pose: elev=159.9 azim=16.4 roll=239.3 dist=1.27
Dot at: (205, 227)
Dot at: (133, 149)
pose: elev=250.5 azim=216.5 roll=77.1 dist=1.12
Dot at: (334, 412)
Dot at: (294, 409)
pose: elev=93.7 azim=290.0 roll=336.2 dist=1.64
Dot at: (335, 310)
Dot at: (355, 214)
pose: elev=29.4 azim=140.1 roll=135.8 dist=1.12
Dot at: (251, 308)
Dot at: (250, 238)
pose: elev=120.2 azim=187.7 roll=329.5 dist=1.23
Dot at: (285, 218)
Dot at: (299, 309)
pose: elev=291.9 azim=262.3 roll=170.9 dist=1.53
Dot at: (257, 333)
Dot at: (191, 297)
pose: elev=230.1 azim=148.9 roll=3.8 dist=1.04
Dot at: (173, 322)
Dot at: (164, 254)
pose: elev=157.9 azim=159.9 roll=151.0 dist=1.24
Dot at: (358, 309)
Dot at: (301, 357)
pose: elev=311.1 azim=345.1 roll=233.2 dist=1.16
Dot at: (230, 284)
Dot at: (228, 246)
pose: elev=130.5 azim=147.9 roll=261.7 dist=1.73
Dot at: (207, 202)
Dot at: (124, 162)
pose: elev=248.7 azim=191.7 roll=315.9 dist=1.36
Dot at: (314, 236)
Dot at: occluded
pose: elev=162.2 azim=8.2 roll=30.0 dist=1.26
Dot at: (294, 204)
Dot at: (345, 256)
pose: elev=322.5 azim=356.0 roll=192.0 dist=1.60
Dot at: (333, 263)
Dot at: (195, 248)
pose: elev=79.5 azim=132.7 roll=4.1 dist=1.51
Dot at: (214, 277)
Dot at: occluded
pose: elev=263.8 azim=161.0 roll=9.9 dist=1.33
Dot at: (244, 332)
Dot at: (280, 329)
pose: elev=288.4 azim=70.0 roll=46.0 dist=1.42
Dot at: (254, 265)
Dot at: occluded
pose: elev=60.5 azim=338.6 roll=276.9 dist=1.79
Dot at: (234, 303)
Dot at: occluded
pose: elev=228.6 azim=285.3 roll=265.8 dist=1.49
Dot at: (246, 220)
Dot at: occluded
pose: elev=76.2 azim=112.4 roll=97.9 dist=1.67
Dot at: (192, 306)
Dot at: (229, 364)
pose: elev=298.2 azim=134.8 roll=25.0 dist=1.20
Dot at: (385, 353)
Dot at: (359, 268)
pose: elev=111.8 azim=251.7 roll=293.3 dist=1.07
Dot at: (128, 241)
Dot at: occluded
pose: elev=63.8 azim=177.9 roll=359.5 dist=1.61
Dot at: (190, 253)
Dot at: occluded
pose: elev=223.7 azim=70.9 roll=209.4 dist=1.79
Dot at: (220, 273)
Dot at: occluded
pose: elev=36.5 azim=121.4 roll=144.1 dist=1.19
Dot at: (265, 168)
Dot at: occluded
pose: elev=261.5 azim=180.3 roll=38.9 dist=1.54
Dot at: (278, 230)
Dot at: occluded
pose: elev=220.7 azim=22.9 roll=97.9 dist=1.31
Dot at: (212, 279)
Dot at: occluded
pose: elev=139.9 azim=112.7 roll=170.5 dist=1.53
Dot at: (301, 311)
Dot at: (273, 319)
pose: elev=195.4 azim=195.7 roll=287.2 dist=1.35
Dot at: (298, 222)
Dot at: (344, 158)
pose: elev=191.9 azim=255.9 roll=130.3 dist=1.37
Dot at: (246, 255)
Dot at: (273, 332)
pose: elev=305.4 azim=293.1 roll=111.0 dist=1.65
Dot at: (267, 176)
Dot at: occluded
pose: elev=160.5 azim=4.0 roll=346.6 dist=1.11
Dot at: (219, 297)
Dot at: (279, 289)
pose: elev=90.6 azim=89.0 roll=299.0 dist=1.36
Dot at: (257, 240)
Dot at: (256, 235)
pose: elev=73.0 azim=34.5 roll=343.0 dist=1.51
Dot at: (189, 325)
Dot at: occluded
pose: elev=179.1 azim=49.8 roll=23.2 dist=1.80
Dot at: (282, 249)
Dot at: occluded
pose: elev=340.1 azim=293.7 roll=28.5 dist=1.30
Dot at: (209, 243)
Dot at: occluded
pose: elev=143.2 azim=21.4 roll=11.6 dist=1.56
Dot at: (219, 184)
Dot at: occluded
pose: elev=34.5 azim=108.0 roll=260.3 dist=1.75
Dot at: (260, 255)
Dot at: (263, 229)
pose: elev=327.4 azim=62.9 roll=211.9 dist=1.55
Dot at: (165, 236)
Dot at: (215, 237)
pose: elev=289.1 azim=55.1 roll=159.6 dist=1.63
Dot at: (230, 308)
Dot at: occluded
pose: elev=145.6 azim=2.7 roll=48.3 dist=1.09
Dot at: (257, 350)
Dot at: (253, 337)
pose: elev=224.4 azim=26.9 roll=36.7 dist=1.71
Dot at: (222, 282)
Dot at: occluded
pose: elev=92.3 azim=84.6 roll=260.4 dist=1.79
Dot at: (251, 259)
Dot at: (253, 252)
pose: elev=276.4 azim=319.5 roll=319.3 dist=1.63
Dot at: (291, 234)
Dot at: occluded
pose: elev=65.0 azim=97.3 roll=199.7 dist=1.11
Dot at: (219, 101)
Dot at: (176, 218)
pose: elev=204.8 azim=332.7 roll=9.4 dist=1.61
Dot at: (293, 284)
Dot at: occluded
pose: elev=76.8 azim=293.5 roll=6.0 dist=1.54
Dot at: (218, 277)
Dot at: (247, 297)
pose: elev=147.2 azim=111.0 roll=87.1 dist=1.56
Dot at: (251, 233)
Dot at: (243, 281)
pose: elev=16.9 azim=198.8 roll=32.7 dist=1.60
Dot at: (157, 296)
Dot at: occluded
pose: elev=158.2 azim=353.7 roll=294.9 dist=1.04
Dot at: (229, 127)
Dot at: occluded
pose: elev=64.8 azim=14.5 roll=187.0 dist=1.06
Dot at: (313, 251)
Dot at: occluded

# Brief
Render the lines of the records above, from the line with "pose: elev=195.4 azim=195.7" up to and including the line with "Dot at: (263, 229)", as a numbered list, omitting any blank lines.

# Finished task
1. pose: elev=195.4 azim=195.7 roll=287.2 dist=1.35
2. Dot at: (298, 222)
3. Dot at: (344, 158)
4. pose: elev=191.9 azim=255.9 roll=130.3 dist=1.37
5. Dot at: (246, 255)
6. Dot at: (273, 332)
7. pose: elev=305.4 azim=293.1 roll=111.0 dist=1.65
8. Dot at: (267, 176)
9. Dot at: occluded
10. pose: elev=160.5 azim=4.0 roll=346.6 dist=1.11
11. Dot at: (219, 297)
12. Dot at: (279, 289)
13. pose: elev=90.6 azim=89.0 roll=299.0 dist=1.36
14. Dot at: (257, 240)
15. Dot at: (256, 235)
16. pose: elev=73.0 azim=34.5 roll=343.0 dist=1.51
17. Dot at: (189, 325)
18. Dot at: occluded
19. pose: elev=179.1 azim=49.8 roll=23.2 dist=1.80
20. Dot at: (282, 249)
21. Dot at: occluded
22. pose: elev=340.1 azim=293.7 roll=28.5 dist=1.30
23. Dot at: (209, 243)
24. Dot at: occluded
25. pose: elev=143.2 azim=21.4 roll=11.6 dist=1.56
26. Dot at: (219, 184)
27. Dot at: occluded
28. pose: elev=34.5 azim=108.0 roll=260.3 dist=1.75
29. Dot at: (260, 255)
30. Dot at: (263, 229)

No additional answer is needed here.